How to complete this task
The lines from the one containing "X74930000Y-76835000D03*" through the end of the entries are what to output; reproduce them exactly and add nothing.

Supplied data
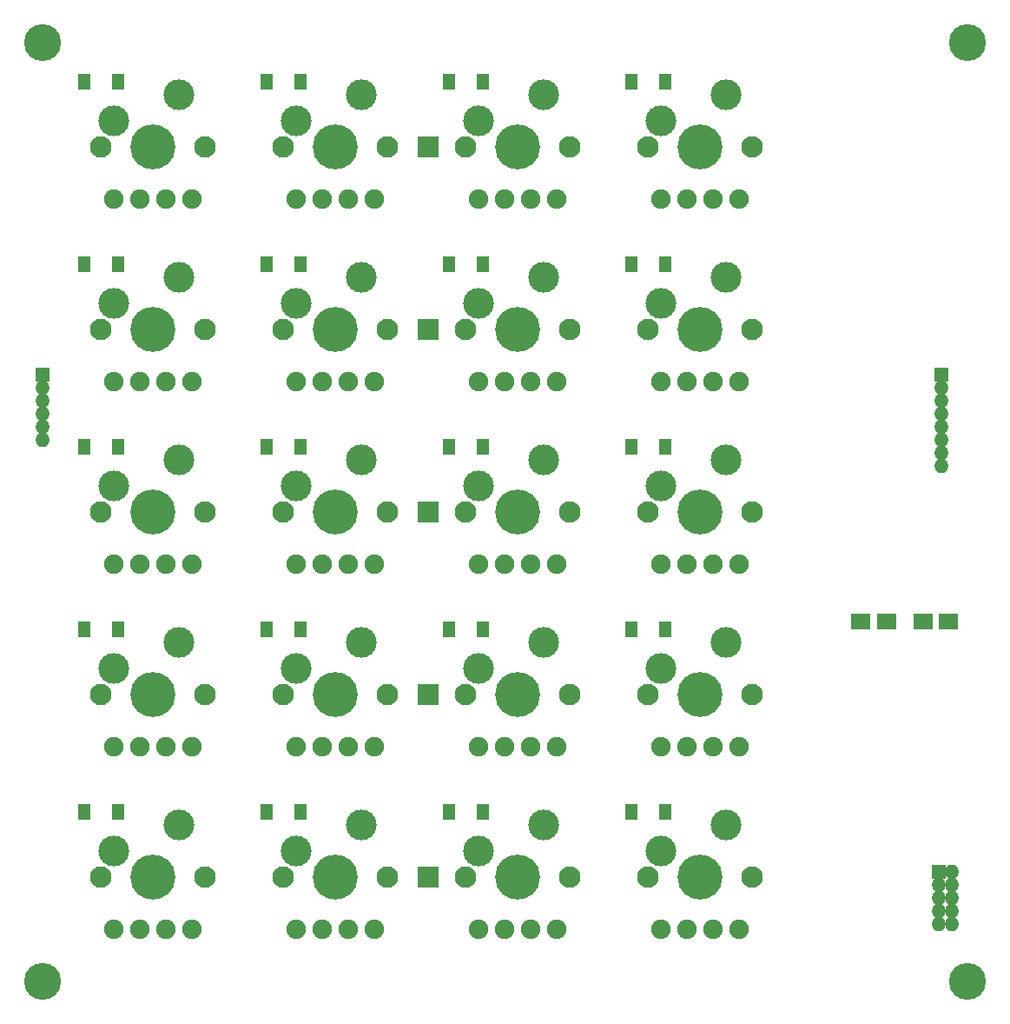
<source format=gbs>
G04 #@! TF.FileFunction,Soldermask,Bot*
%FSLAX46Y46*%
G04 Gerber Fmt 4.6, Leading zero omitted, Abs format (unit mm)*
G04 Created by KiCad (PCBNEW 4.0.6) date 2017 May 15, Monday 05:11:45*
%MOMM*%
%LPD*%
G01*
G04 APERTURE LIST*
%ADD10C,0.100000*%
%ADD11R,2.100000X2.100000*%
%ADD12C,3.600000*%
%ADD13C,4.380180*%
%ADD14C,3.000000*%
%ADD15C,2.099260*%
%ADD16C,1.900000*%
%ADD17R,1.300000X1.600000*%
%ADD18R,1.400000X1.400000*%
%ADD19O,1.400000X1.400000*%
%ADD20R,1.900000X1.650000*%
G04 APERTURE END LIST*
D10*
D11*
X112522000Y-124460000D03*
X112522000Y-106680000D03*
X112522000Y-53340000D03*
X112522000Y-71120000D03*
D12*
X74930000Y-43180000D03*
X74930000Y-134620000D03*
X165100000Y-134620000D03*
D13*
X103505000Y-53340000D03*
D14*
X106045000Y-48260000D03*
X99695000Y-50800000D03*
D15*
X98425000Y-53340000D03*
X108585000Y-53340000D03*
D13*
X121285000Y-71120000D03*
D14*
X123825000Y-66040000D03*
X117475000Y-68580000D03*
D15*
X116205000Y-71120000D03*
X126365000Y-71120000D03*
D13*
X139065000Y-53340000D03*
D14*
X141605000Y-48260000D03*
X135255000Y-50800000D03*
D15*
X133985000Y-53340000D03*
X144145000Y-53340000D03*
D16*
X89535000Y-58420000D03*
X81915000Y-58420000D03*
X86995000Y-58420000D03*
X84455000Y-58420000D03*
X89535000Y-76200000D03*
X81915000Y-76200000D03*
X86995000Y-76200000D03*
X84455000Y-76200000D03*
X89535000Y-93980000D03*
X81915000Y-93980000D03*
X86995000Y-93980000D03*
X84455000Y-93980000D03*
X89535000Y-111760000D03*
X81915000Y-111760000D03*
X86995000Y-111760000D03*
X84455000Y-111760000D03*
X89535000Y-129540000D03*
X81915000Y-129540000D03*
X86995000Y-129540000D03*
X84455000Y-129540000D03*
X107315000Y-129540000D03*
X99695000Y-129540000D03*
X104775000Y-129540000D03*
X102235000Y-129540000D03*
X107315000Y-111760000D03*
X99695000Y-111760000D03*
X104775000Y-111760000D03*
X102235000Y-111760000D03*
X107315000Y-93980000D03*
X99695000Y-93980000D03*
X104775000Y-93980000D03*
X102235000Y-93980000D03*
X107315000Y-76200000D03*
X99695000Y-76200000D03*
X104775000Y-76200000D03*
X102235000Y-76200000D03*
X107315000Y-58420000D03*
X99695000Y-58420000D03*
X104775000Y-58420000D03*
X102235000Y-58420000D03*
X125095000Y-58420000D03*
X117475000Y-58420000D03*
X122555000Y-58420000D03*
X120015000Y-58420000D03*
X125095000Y-76200000D03*
X117475000Y-76200000D03*
X122555000Y-76200000D03*
X120015000Y-76200000D03*
X125095000Y-93980000D03*
X117475000Y-93980000D03*
X122555000Y-93980000D03*
X120015000Y-93980000D03*
X125095000Y-111760000D03*
X117475000Y-111760000D03*
X122555000Y-111760000D03*
X120015000Y-111760000D03*
X125095000Y-129540000D03*
X117475000Y-129540000D03*
X122555000Y-129540000D03*
X120015000Y-129540000D03*
X142875000Y-129540000D03*
X135255000Y-129540000D03*
X140335000Y-129540000D03*
X137795000Y-129540000D03*
X142875000Y-111760000D03*
X135255000Y-111760000D03*
X140335000Y-111760000D03*
X137795000Y-111760000D03*
X142875000Y-93980000D03*
X135255000Y-93980000D03*
X140335000Y-93980000D03*
X137795000Y-93980000D03*
X142875000Y-76200000D03*
X135255000Y-76200000D03*
X140335000Y-76200000D03*
X137795000Y-76200000D03*
X142875000Y-58420000D03*
X135255000Y-58420000D03*
X140335000Y-58420000D03*
X137795000Y-58420000D03*
D17*
X82295000Y-46990000D03*
X78995000Y-46990000D03*
X82295000Y-64770000D03*
X78995000Y-64770000D03*
X82295000Y-82550000D03*
X78995000Y-82550000D03*
X82295000Y-100330000D03*
X78995000Y-100330000D03*
X82295000Y-118110000D03*
X78995000Y-118110000D03*
X100075000Y-118110000D03*
X96775000Y-118110000D03*
X100075000Y-100330000D03*
X96775000Y-100330000D03*
X100075000Y-82550000D03*
X96775000Y-82550000D03*
X100075000Y-64770000D03*
X96775000Y-64770000D03*
X100075000Y-46990000D03*
X96775000Y-46990000D03*
X117855000Y-46990000D03*
X114555000Y-46990000D03*
X117855000Y-64770000D03*
X114555000Y-64770000D03*
X117855000Y-82550000D03*
X114555000Y-82550000D03*
X117855000Y-100330000D03*
X114555000Y-100330000D03*
X117855000Y-118110000D03*
X114555000Y-118110000D03*
X135635000Y-118110000D03*
X132335000Y-118110000D03*
X135635000Y-100330000D03*
X132335000Y-100330000D03*
X135635000Y-82550000D03*
X132335000Y-82550000D03*
X135635000Y-64770000D03*
X132335000Y-64770000D03*
X135635000Y-46990000D03*
X132335000Y-46990000D03*
D13*
X85725000Y-53340000D03*
D14*
X88265000Y-48260000D03*
X81915000Y-50800000D03*
D15*
X80645000Y-53340000D03*
X90805000Y-53340000D03*
D13*
X85725000Y-71120000D03*
D14*
X88265000Y-66040000D03*
X81915000Y-68580000D03*
D15*
X80645000Y-71120000D03*
X90805000Y-71120000D03*
D13*
X85725000Y-88900000D03*
D14*
X88265000Y-83820000D03*
X81915000Y-86360000D03*
D15*
X80645000Y-88900000D03*
X90805000Y-88900000D03*
D13*
X85725000Y-106680000D03*
D14*
X88265000Y-101600000D03*
X81915000Y-104140000D03*
D15*
X80645000Y-106680000D03*
X90805000Y-106680000D03*
D13*
X85725000Y-124460000D03*
D14*
X88265000Y-119380000D03*
X81915000Y-121920000D03*
D15*
X80645000Y-124460000D03*
X90805000Y-124460000D03*
D13*
X103505000Y-124460000D03*
D14*
X106045000Y-119380000D03*
X99695000Y-121920000D03*
D15*
X98425000Y-124460000D03*
X108585000Y-124460000D03*
D13*
X103505000Y-106680000D03*
D14*
X106045000Y-101600000D03*
X99695000Y-104140000D03*
D15*
X98425000Y-106680000D03*
X108585000Y-106680000D03*
D13*
X103505000Y-88900000D03*
D14*
X106045000Y-83820000D03*
X99695000Y-86360000D03*
D15*
X98425000Y-88900000D03*
X108585000Y-88900000D03*
D13*
X103505000Y-71120000D03*
D14*
X106045000Y-66040000D03*
X99695000Y-68580000D03*
D15*
X98425000Y-71120000D03*
X108585000Y-71120000D03*
D13*
X121285000Y-53340000D03*
D14*
X123825000Y-48260000D03*
X117475000Y-50800000D03*
D15*
X116205000Y-53340000D03*
X126365000Y-53340000D03*
D13*
X121285000Y-88900000D03*
D14*
X123825000Y-83820000D03*
X117475000Y-86360000D03*
D15*
X116205000Y-88900000D03*
X126365000Y-88900000D03*
D13*
X121285000Y-106680000D03*
D14*
X123825000Y-101600000D03*
X117475000Y-104140000D03*
D15*
X116205000Y-106680000D03*
X126365000Y-106680000D03*
D13*
X121285000Y-124460000D03*
D14*
X123825000Y-119380000D03*
X117475000Y-121920000D03*
D15*
X116205000Y-124460000D03*
X126365000Y-124460000D03*
D13*
X139065000Y-124460000D03*
D14*
X141605000Y-119380000D03*
X135255000Y-121920000D03*
D15*
X133985000Y-124460000D03*
X144145000Y-124460000D03*
D13*
X139065000Y-106680000D03*
D14*
X141605000Y-101600000D03*
X135255000Y-104140000D03*
D15*
X133985000Y-106680000D03*
X144145000Y-106680000D03*
D13*
X139065000Y-88900000D03*
D14*
X141605000Y-83820000D03*
X135255000Y-86360000D03*
D15*
X133985000Y-88900000D03*
X144145000Y-88900000D03*
D13*
X139065000Y-71120000D03*
D14*
X141605000Y-66040000D03*
X135255000Y-68580000D03*
D15*
X133985000Y-71120000D03*
X144145000Y-71120000D03*
D18*
X162560000Y-75565000D03*
D19*
X162560000Y-76835000D03*
X162560000Y-78105000D03*
X162560000Y-79375000D03*
X162560000Y-80645000D03*
X162560000Y-81915000D03*
X162560000Y-83185000D03*
X162560000Y-84455000D03*
D18*
X74930000Y-75565000D03*
D19*
X74930000Y-76835000D03*
X74930000Y-78105000D03*
X74930000Y-79375000D03*
X74930000Y-80645000D03*
X74930000Y-81915000D03*
D12*
X165100000Y-43180000D03*
D20*
X154706000Y-99568000D03*
X157206000Y-99568000D03*
X160782000Y-99568000D03*
X163282000Y-99568000D03*
D11*
X112522000Y-88900000D03*
D18*
X162306000Y-123952000D03*
D19*
X163576000Y-123952000D03*
X162306000Y-125222000D03*
X163576000Y-125222000D03*
X162306000Y-126492000D03*
X163576000Y-126492000D03*
X162306000Y-127762000D03*
X163576000Y-127762000D03*
X162306000Y-129032000D03*
X163576000Y-129032000D03*
M02*

</source>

Finished exercise
X74930000Y-76835000D03*
X74930000Y-78105000D03*
X74930000Y-79375000D03*
X74930000Y-80645000D03*
X74930000Y-81915000D03*
D12*
X165100000Y-43180000D03*
D20*
X154706000Y-99568000D03*
X157206000Y-99568000D03*
X160782000Y-99568000D03*
X163282000Y-99568000D03*
D11*
X112522000Y-88900000D03*
D18*
X162306000Y-123952000D03*
D19*
X163576000Y-123952000D03*
X162306000Y-125222000D03*
X163576000Y-125222000D03*
X162306000Y-126492000D03*
X163576000Y-126492000D03*
X162306000Y-127762000D03*
X163576000Y-127762000D03*
X162306000Y-129032000D03*
X163576000Y-129032000D03*
M02*

</source>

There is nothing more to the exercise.